After a few rounds of Street Fighter II, the apartment air was thick with the smell of instant ramen and the sound of Henry gloating. He'd just managed a perfect parry. Blocking Daniel's final fireball with pixel-perfect precision before finishing him off with a Shoryuken.
"I told you, you have to vary the timing!" Henry crowed, slamming his controller down. "You just keep throwing the same move!"
"It's the most effective damage!" Daniel protested, rubbing his thumb where the controller had worn a blister. "And that was pure luck. You didn't even mean to parry that."
"Skill, baby. Pure skill." Henry leaned back in his chair, hands behind his head. "You want to go again? I can keep embarrassing you all night."
"We should probably get moving."
Daniel glanced at the window. The light had shifted while they played, afternoon deepening into early evening. The blinds cast long shadows across Henry's bed, and the sounds from the kitchen had quieted. His parents settling in for the evening.
Henry checked his watch. "Almost seven. Should be dark enough."
"Yeah." Daniel stood. "Let's do it."
They slipped out the back way, down the fire escape to avoid Henry's mom asking where they were going. The metal stairs rattled under their feet, rust flaking off the railings. The alley below smelled like the restaurant's dumpster. Rotten fish. Rotten food.
Daniel held his nose, as they walked past.
"This way," Henry said, walking through the backstreets.

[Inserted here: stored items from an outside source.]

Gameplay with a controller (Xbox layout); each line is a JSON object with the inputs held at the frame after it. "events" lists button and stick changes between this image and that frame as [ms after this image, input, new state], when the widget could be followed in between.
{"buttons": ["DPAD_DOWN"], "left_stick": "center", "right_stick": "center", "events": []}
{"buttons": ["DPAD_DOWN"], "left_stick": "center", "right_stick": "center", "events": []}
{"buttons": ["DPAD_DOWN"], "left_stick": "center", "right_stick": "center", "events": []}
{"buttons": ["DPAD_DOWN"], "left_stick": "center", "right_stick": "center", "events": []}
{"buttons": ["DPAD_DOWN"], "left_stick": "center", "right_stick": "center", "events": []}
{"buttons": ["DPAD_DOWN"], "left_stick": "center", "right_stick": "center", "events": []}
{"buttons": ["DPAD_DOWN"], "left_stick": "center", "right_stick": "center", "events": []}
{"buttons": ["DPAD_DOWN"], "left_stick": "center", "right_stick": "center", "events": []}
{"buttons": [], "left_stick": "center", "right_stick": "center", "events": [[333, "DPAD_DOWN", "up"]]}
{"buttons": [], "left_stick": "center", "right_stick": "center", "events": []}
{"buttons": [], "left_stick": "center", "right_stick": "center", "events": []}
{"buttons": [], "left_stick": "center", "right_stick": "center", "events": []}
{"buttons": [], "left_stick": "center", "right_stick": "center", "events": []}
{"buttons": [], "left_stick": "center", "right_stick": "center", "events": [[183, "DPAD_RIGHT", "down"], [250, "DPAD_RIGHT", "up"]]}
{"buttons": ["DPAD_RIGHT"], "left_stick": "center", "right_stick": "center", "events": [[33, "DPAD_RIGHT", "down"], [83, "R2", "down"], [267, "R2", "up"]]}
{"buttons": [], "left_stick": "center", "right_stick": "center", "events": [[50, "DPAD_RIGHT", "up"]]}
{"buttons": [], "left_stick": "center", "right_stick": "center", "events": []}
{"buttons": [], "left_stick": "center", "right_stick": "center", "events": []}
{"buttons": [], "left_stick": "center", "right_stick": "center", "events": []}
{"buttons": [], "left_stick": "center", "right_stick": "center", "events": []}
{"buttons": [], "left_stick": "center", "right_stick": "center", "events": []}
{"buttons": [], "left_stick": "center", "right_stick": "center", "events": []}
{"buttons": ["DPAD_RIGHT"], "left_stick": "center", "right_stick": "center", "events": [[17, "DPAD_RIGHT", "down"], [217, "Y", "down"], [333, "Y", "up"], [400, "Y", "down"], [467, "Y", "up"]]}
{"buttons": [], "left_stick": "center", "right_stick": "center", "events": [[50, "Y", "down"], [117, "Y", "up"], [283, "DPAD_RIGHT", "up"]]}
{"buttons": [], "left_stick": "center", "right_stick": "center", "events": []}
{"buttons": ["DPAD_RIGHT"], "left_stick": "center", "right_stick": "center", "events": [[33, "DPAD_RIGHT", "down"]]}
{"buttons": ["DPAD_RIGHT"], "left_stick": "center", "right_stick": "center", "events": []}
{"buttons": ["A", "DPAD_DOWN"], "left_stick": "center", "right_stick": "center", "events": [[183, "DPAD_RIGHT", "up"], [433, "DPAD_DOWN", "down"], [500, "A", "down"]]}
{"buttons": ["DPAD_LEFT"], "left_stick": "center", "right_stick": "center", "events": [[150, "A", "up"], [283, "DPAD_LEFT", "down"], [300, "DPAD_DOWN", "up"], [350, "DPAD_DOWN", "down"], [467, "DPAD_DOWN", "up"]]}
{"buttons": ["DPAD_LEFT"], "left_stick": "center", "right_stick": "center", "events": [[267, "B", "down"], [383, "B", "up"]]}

There was an old brick warehouse off Third Street, near where the shipping containers used to stack before the port operations moved south. The building had been condemned for years.
Windows broken, "NO TRESPASSING" signs faded to near-illegibility, the letters bleached by sun and rain. Someone had cut a hole in the chain-link fence out back, the edges curled and rusted brown.
"Used to skate here," Henry said, squeezing through the gap. His jacket caught on a wire, and he tugged it free with a ripping sound. "Shit. My mom's gonna kill me."
"Nobody comes around?"
"Not on weekends. Too dangerous. Whole thing's probably gonna collapse someday." Henry held the fence open for Daniel. "Watch your hands. The edges are sharp."
Inside, the warehouse opened into a massive concrete space. High ceilings with exposed beams, rusted machinery left behind like industrial skeletons.
The last light of evening came through the broken windows at a low angle, catching dust in the air. Graffiti covered the far wall with tags and names Daniel didn't recognize, layered over each other in faded colors. Someone had spray-painted a dragon, crude but recognizable, its body snaking across twenty feet of brick.
The whole place smelled like old concrete and something chemical. Oil, maybe, or whatever had leaked from the machines before they were abandoned. Their footsteps echoed off the walls. Somewhere deeper in the building, pigeons cooed and shuffled.
"Cozy," Daniel said.
"You wanted somewhere private."
They cleared a spot near the center, kicking aside broken glass and chunks of plaster. Daniel swept a wider area with his foot, making sure there was nothing sharp. The concrete was cold through his jeans when he sat. Henry pulled out the printouts, smoothing them on the floor between them. The paper looked pale in the dim light.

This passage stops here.